Table of Contents Author Guidelines Submit a Manuscript
Case Reports in Surgery
Volume 2011, Article ID 731259, 4 pages
Case Report

Correction of Anophthalmic Enophthalmos with a Three-Staged Procedure: Two Case Reports

1Department of Plastic and Reconstructive Surgery, Asahikawa Kosei General Hospital, 1-jo-dohri 24-chome 111, Asahikawa, Hokkaido 078-8211, Japan
2Department of Plastic and Reconstructive Surgery, Hokkaido University Graduate School of Medicine, Sapporo, Hokkaido 060-0815, Japan

Received 17 June 2011; Accepted 25 July 2011

Academic Editor: M. Vlychou

Copyright © 2011 Tomohiro Minagawa et al. This is an open access article distributed under the Creative Commons Attribution License, which permits unrestricted use, distribution, and reproduction in any medium, provided the original work is properly cited.


Surgical correction of an anophthalmic enophthalmos secondary to inappropriate repair of the eye socket involves several difficult aesthetic issues associated with long-term use of a poorly fitting prosthetic eye. In this paper, we present two cases of anophthalmic enophthalmos. During the treatment of the first patient, unsatisfactory cosmetic problems including lower eyelid retraction, hypoglobus, and severe upper eyelid ptosis were revealed. Accordingly, a three-staged procedure was performed on the second patient, including autologous augmentation of the eye socket, correction of lower eyelid retraction with a cartilage graft, and a frontalis sling procedure to correct upper eyelid ptosis.
◆ ◆ ◆ ◆
* [Requirement A] Reproduce the case report page starting at the words "Academic Editor: M. Vlychou" and ending after "is properly cited.", but switch "open access" to "free-to-read".
* [Requirement B] According to the case report page, which procedure was performed on the second patient to correct upper eyelid ptosis?

* [Dataset excerpt]
◆ ◆ ◆ ◆
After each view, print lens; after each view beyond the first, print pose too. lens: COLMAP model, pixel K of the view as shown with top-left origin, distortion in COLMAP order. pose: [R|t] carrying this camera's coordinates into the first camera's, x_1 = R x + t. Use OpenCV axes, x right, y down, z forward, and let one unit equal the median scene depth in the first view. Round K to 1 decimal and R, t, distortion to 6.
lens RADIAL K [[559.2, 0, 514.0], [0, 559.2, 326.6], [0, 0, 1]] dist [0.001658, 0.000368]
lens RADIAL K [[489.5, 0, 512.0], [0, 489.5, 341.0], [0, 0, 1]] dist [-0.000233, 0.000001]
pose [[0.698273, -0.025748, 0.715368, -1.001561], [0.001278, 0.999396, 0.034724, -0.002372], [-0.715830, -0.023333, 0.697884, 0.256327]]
◆ ◆ ◆ ◆
* [Response A]
Academic Editor: M. Vlychou

Copyright © 2011 Tomohiro Minagawa et al. This is an free-to-read article distributed under the Creative Commons Attribution License, which permits unrestricted use, distribution, and reproduction in any medium, provided the original work is properly cited.

* [Response B] A frontalis sling procedure.